Cette loi, assurent les industriels de la pharmacie, est contraire aux accords sur les aspects commerciaux de la propriété intellectuelle (TRIPS) passés dans le cadre de l'OMC. Les débats se dérouleront sur la toile de fond particulièrement dramatique de la pandémie de sida qui frappe l'Afrique du Sud de plein fouet. Et le jugement, qui n'est pas attendu avant de longues semaines, devrait donner une première interprétation juridique des possibilités qu'offrent ces accords de passer outre aux brevets pour des motifs d'économie et de santé publique.

«Racket de profiteurs»

Plusieurs ONG se sont mobilisées pour défendre le droit au traitement contre la protection des brevets. La Campagne d'action pour le traitement (TAC), une association de militants anti-sida, a demandé formellement à être admise comme partie au procès, une requête soutenue par le gouvernement sud-africain et rejetée par la PMA.

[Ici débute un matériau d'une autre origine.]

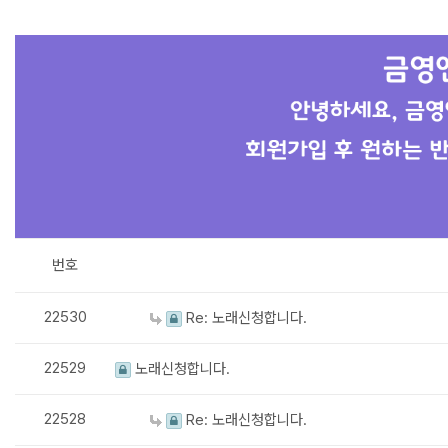
번호
22530
Re: 노래신청합니다.
22529
노래신청합니다.
22528
Re: 노래신청합니다.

Hors prétoire, l'ANC a accusé les industries pharmaceutiques de se livrer à un «racket de profiteurs» et affirmé que «ce procès met en péril les efforts du gouvernement pour garantir l'accès de tous aux médicaments». De son côté, la directrice générale de la PMA, Mirryena Deeb, a remis en question la qualité des produits génériques et émis des doutes sur le «modèle brésilien». Le Brésil distribue gratuitement des trithérapies génériques à toutes les personnes atteintes du sida, et cette politique est présentée comme un succès par de nombreuses ONG qui lui attribuent une réduction de moitié de la mortalité due au VIH entre 1996 et 1999. Une procédure ouverte contre le Brésil par les Etats-Unis est pendante devant les instances de l'OMC.